What do Chazal mean? It is hard to believe that because one's peripheral vision does not notice the s'chach he simply doesn't know that he is sitting in a sukkah! Rav Wolbe (Alei Shur vol. II pg. 296, Da'as Shlomo) explains that although he knows where he is sitting, nevertheless, he is missing the added level of awareness afforded by his vision. 

With this in mind, Rav Wolbe explains the pasuk, "And you shall know today and ingrain it in your heart that Hashem is the G-d in the heavens above and on the earth below" (Devarim 4, 39). The Torah chose the same wording both with regard to the mitzvah of sukkah and the obligation to know Hashem. Chazal revealed to us that "knowing" refers to a level of certainty achieved when aided by one's physical senses. If so, the level of one's knowledge that there is a G-d, must parallel the level of knowledge needed for one to fulfill his obligation of hsukka. Hence, it is incumbent upon a person to attain a concrete awareness of Hashem which can be emotionally felt (what Balei Mussar refer to as emunah chushis). 

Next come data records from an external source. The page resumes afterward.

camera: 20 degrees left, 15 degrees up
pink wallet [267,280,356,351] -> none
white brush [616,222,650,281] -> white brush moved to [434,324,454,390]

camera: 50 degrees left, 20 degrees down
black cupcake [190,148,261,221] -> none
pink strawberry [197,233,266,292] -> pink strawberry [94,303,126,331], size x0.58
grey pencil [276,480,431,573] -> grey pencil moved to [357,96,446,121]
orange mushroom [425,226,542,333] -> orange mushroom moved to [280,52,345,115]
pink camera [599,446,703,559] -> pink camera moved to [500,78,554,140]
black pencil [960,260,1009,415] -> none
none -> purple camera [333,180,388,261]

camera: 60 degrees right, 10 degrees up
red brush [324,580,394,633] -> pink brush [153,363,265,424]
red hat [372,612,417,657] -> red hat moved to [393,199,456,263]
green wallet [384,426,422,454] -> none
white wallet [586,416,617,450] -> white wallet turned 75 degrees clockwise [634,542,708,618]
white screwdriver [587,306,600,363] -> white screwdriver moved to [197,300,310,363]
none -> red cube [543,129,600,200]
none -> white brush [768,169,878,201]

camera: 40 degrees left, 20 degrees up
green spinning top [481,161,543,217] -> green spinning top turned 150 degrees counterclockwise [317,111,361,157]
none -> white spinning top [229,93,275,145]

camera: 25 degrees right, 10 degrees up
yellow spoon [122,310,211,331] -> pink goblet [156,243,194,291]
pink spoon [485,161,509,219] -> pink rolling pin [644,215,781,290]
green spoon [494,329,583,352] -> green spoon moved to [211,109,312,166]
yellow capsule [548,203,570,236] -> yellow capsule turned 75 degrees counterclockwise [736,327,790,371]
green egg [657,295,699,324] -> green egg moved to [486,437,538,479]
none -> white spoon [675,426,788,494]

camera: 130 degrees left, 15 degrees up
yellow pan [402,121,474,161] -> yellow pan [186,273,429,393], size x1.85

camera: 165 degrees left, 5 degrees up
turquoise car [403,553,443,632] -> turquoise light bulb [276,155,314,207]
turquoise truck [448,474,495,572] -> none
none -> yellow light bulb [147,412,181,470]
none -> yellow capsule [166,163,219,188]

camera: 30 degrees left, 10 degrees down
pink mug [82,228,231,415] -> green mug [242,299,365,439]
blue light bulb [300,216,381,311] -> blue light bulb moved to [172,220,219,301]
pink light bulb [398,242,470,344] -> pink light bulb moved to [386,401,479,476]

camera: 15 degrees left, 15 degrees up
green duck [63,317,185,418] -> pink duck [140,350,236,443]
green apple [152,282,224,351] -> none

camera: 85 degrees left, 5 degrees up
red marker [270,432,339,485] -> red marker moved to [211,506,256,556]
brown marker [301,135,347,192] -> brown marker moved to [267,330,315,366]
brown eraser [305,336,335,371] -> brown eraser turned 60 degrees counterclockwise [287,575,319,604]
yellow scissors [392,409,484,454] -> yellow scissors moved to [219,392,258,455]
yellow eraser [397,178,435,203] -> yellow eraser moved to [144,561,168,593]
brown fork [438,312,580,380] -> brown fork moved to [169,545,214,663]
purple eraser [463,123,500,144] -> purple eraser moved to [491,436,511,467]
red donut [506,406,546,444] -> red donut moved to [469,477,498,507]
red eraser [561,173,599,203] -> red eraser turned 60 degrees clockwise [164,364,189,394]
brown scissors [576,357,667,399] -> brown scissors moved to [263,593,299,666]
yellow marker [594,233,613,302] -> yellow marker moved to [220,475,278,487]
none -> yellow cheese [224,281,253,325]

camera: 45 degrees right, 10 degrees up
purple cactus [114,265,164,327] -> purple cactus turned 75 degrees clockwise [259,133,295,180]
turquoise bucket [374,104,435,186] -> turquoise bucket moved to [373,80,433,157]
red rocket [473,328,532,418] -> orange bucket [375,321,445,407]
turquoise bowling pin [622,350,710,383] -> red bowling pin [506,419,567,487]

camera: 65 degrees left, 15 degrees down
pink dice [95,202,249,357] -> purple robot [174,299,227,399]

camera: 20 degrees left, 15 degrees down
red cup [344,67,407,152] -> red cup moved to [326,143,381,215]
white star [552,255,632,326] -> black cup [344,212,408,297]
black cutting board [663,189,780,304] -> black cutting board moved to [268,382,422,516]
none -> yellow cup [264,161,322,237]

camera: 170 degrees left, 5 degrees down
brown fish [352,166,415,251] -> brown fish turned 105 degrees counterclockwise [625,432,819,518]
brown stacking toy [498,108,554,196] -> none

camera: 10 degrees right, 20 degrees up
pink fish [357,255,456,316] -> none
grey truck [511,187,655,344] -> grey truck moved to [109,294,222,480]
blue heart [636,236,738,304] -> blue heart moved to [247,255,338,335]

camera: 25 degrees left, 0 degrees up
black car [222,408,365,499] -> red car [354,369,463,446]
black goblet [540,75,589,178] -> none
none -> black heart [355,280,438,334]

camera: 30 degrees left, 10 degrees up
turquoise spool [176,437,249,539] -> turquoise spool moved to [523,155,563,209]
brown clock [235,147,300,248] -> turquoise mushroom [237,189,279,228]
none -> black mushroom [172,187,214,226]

However, the mitzvah of emunah requires even more. While it is incumbent even upon gentiles to know that there is a G-d - as the Torah tells us regarding the Egyptians, "And Mitzrayim will know that I am Hashem," only Bnei Yisrael are expected to have emunah. 

Emunah is the ability to speak to Hashem in second person: "Blessed are You Hashem." It is the ability to truly believe that when one davens, Hashem literally stands opposite him and hears every single word he utters. It is the ability to recognize Hashem in all his bodily functions, in all of nature and in all of history. It is to acknowledge that we are completely surrounded by Hashem at all times. 

Sukkos affords us an opportunity to contemplate these ideas. The Vilna Gaon said that sukkah is the only mitzvah in the Torah in which one is totally enveloped in the mitzvah! The sukkah, which symbolizes Hashem's "clouds of glory," reminds us not only of the Divine Providence Bnei Yisrael merited in the desert, but also about the Divine Providence each of us merit every single day! Chag Kasher V'Sameich!